The licensee is authorized to distribute, at its option, the audio programming service of any licensed satellite subscription radio undertaking on a digital basis. The distribution of satellite subscription radio signals is subject to the following provisions:

 

(i) Subject to the exception outlined in (ii), the licensee may not count the signals of conventional radio programming undertakings for the purpose of fulfilling the preponderance requirement set out in section 6(2) of the Broadcasting Distribution Regulations (the Regulations) unless a subscriber is already receiving 40 channels of one or more licensed pay audio programming undertakings.

 

(ii) A licensee is entitled to count the signals of conventional radio programming undertakings that a licensee is required to distribute under section 22 of the Regulations for the purpose of fulfilling the preponderance requirement set out section 6(2) of the Regulations.

 

(iii) The Canadian-produced channels offered by the satellite subscription radio undertaking are deemed to be "Canadian programming services" for the purposes of section 6(2) of the Regulations.

  Secretary General
  This decision is to be appended to each licence.
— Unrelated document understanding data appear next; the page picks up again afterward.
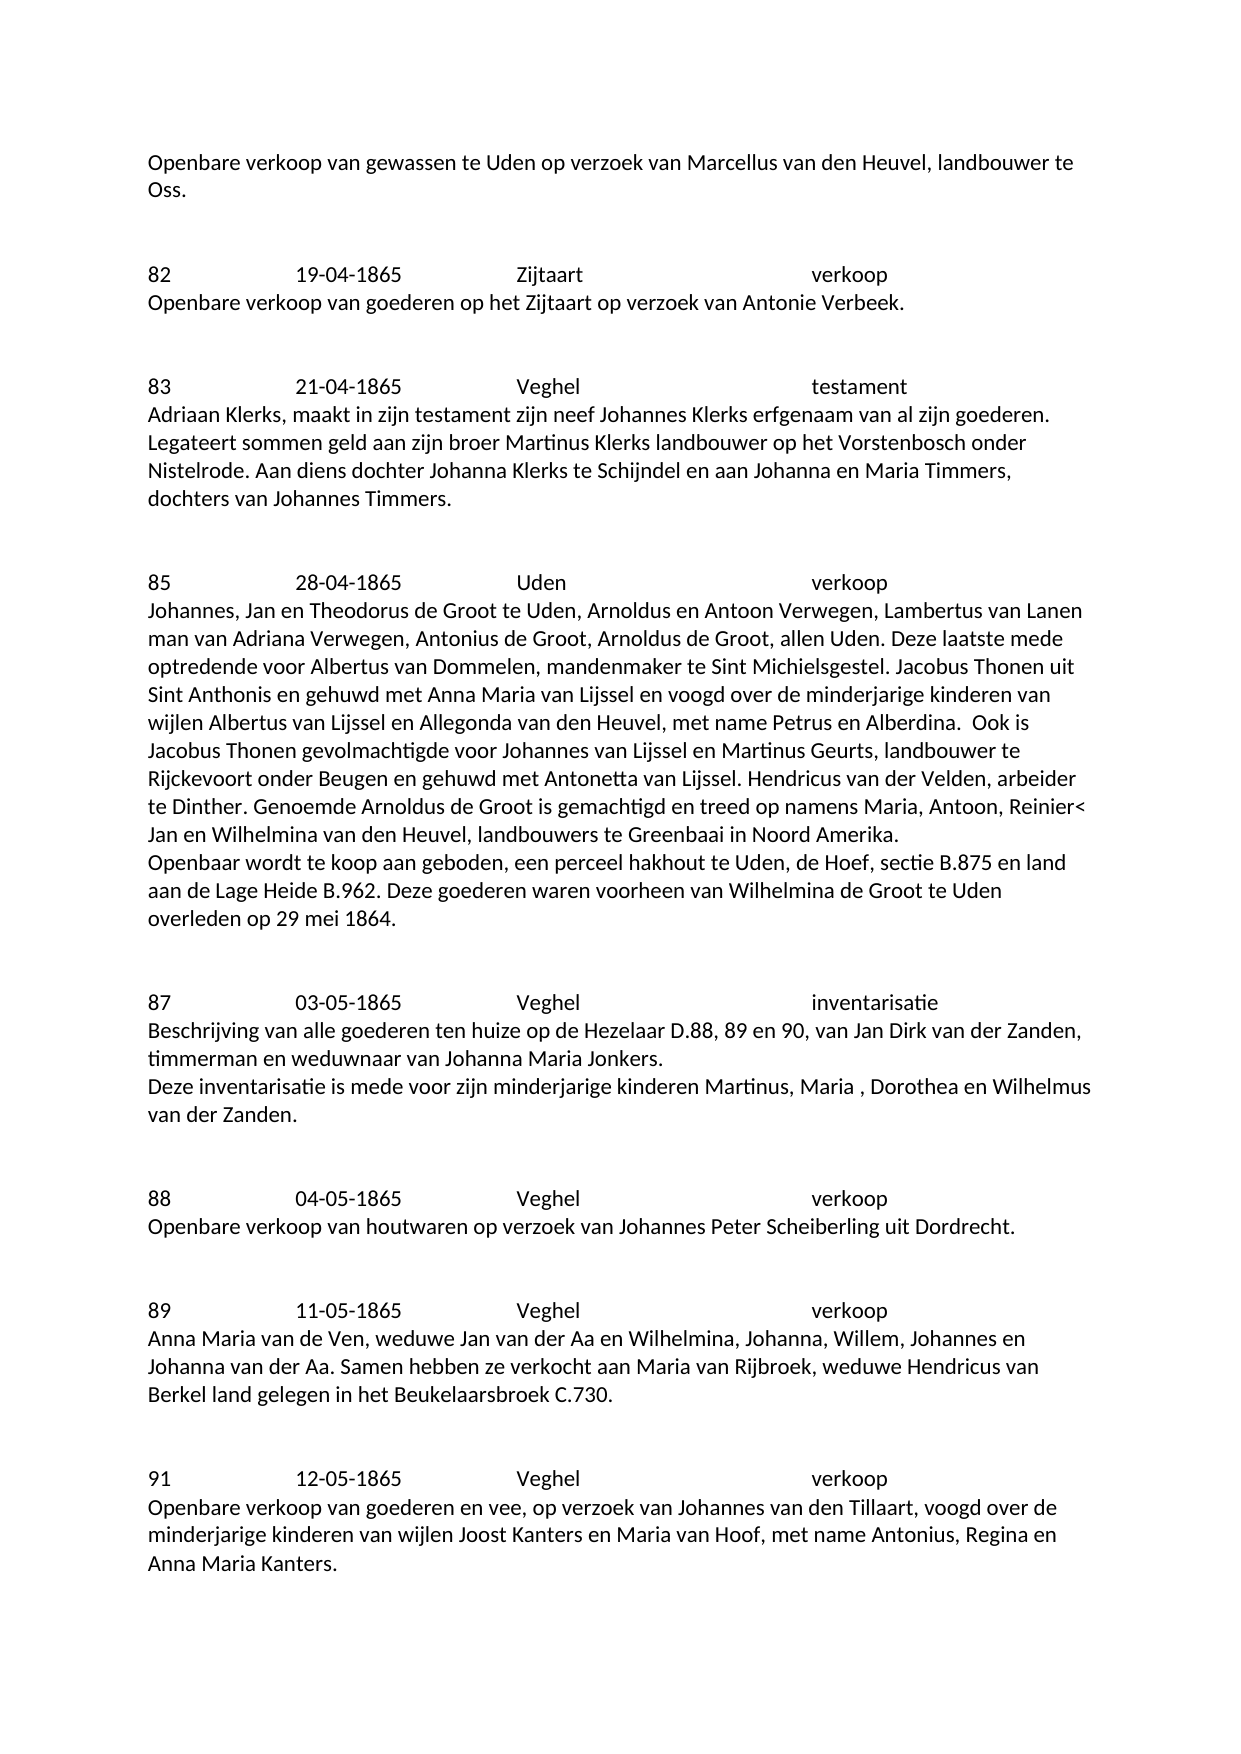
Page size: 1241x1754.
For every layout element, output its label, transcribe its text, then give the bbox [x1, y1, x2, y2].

text Adriaan Klerks, maakt in zijn testament zijn neef Johannes Klerks erfgenaam van al zijn goederen. [148, 400, 1093, 428]
text 88 04-05-1865 Veghel verkoop [148, 1184, 1093, 1212]
text 82 19-04-1865 Zijtaart verkoop [148, 260, 1093, 288]
text 87 03-05-1865 Veghel inventarisatie [148, 988, 1093, 1016]
text Legateert sommen geld aan zijn broer Martinus Klerks landbouwer op het Vorstenbosch onder Nistelrode. Aan diens dochter Johanna Klerks te Schijndel en aan Johanna en Maria Timmers, dochters van Johannes Timmers. [148, 428, 1093, 512]
text Openbare verkoop van goederen en vee, op verzoek van Johannes van den Tillaart, voogd over de minderjarige kinderen van wijlen Joost Kanters en Maria van Hoof, met name Antonius, Regina en Anna Maria Kanters. [148, 1493, 1093, 1577]
text Beschrijving van alle goederen ten huize op de Hezelaar D.88, 89 en 90, van Jan Dirk van der Zanden, timmerman en weduwnaar van Johanna Maria Jonkers. [148, 1016, 1093, 1072]
text Openbare verkoop van goederen op het Zijtaart op verzoek van Antonie Verbeek. [148, 288, 1093, 316]
text Openbaar wordt te koop aan geboden, een perceel hakhout te Uden, de Hoef, sectie B.875 en land aan de Lage Heide B.962. Deze goederen waren voorheen van Wilhelmina de Groot te Uden overleden op 29 mei 1864. [148, 848, 1093, 932]
text Deze inventarisatie is mede voor zijn minderjarige kinderen Martinus, Maria , Dorothea en Wilhelmus van der Zanden. [148, 1072, 1093, 1128]
text Openbare verkoop van gewassen te Uden op verzoek van Marcellus van den Heuvel, landbouwer te Oss. [148, 148, 1093, 204]
text Johannes, Jan en Theodorus de Groot te Uden, Arnoldus en Antoon Verwegen, Lambertus van Lanen man van Adriana Verwegen, Antonius de Groot, Arnoldus de Groot, allen Uden. Deze laatste mede optredende voor Albertus van Dommelen, mandenmaker te Sint Michielsgestel. Jacobus Thonen uit Sint Anthonis en gehuwd met Anna Maria van Lijssel en voogd over de minderjarige kinderen van wijlen Albertus van Lijssel en Allegonda van den Heuvel, met name Petrus en Alberdina. Ook is Jacobus Thonen gevolmachtigde voor Johannes van Lijssel en Martinus Geurts, landbouwer te Rijckevoort onder Beugen en gehuwd met Antonetta van Lijssel. Hendricus van der Velden, arbeider te Dinther. Genoemde Arnoldus de Groot is gemachtigd en treed op namens Maria, Antoon, Reinier< Jan en Wilhelmina van den Heuvel, landbouwers te Greenbaai in Noord Amerika. [148, 596, 1093, 848]
text 85 28-04-1865 Uden verkoop [148, 568, 1093, 596]
text Anna Maria van de Ven, weduwe Jan van der Aa en Wilhelmina, Johanna, Willem, Johannes en Johanna van der Aa. Samen hebben ze verkocht aan Maria van Rijbroek, weduwe Hendricus van Berkel land gelegen in het Beukelaarsbroek C.730. [148, 1324, 1093, 1408]
text Openbare verkoop van houtwaren op verzoek van Johannes Peter Scheiberling uit Dordrecht. [148, 1212, 1093, 1240]
text 91 12-05-1865 Veghel verkoop [148, 1464, 1093, 1493]
text 89 11-05-1865 Veghel verkoop [148, 1296, 1093, 1324]
text 83 21-04-1865 Veghel testament [148, 372, 1093, 400]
It is available in alternative format upon request, and may also be examined in PDF format or in HTML at the following Internet site: http://www.crtc.gc.ca
  Footnotes:

[1] Satellite subscription radio undertaking, Broadcasting Decision CRTC 2005-247, 16 June 2005 (Decision 2005-247)

[2] Satellite subscription radio undertaking, Broadcasting Decision CRTC 2005-246, 16 June 2005 (Decision 2006-246)

[3] Decisions 2005-246 and 2005-247 were appealed to the Governor in Council by several parties. In P.C. 2005-136, 9 September 2005, the Governor in Council declined to set aside or refer those decisions back to the Commission for reconsideration and hearing.

[4] Under section 22 of the Broadcasting Distribution Regulations (the Regulations), broadcasting distribution undertakings must distribute local community, campus and native radio programming undertakings as well as at least one Canadian Broadcasting Corporation radio programming undertaking operating in English and one operating in French.

[5] The Commission notes that the requirement set out in section 6(2) of the Regulations applies to each of analog and digital technology, as well as to audio and video channels, separately. Thus, conventional radio stations, whether or not they must be distributed pursuant to section 22 of the Regulations, can only be taken into account for these purposes if they are distributed on a digital basis.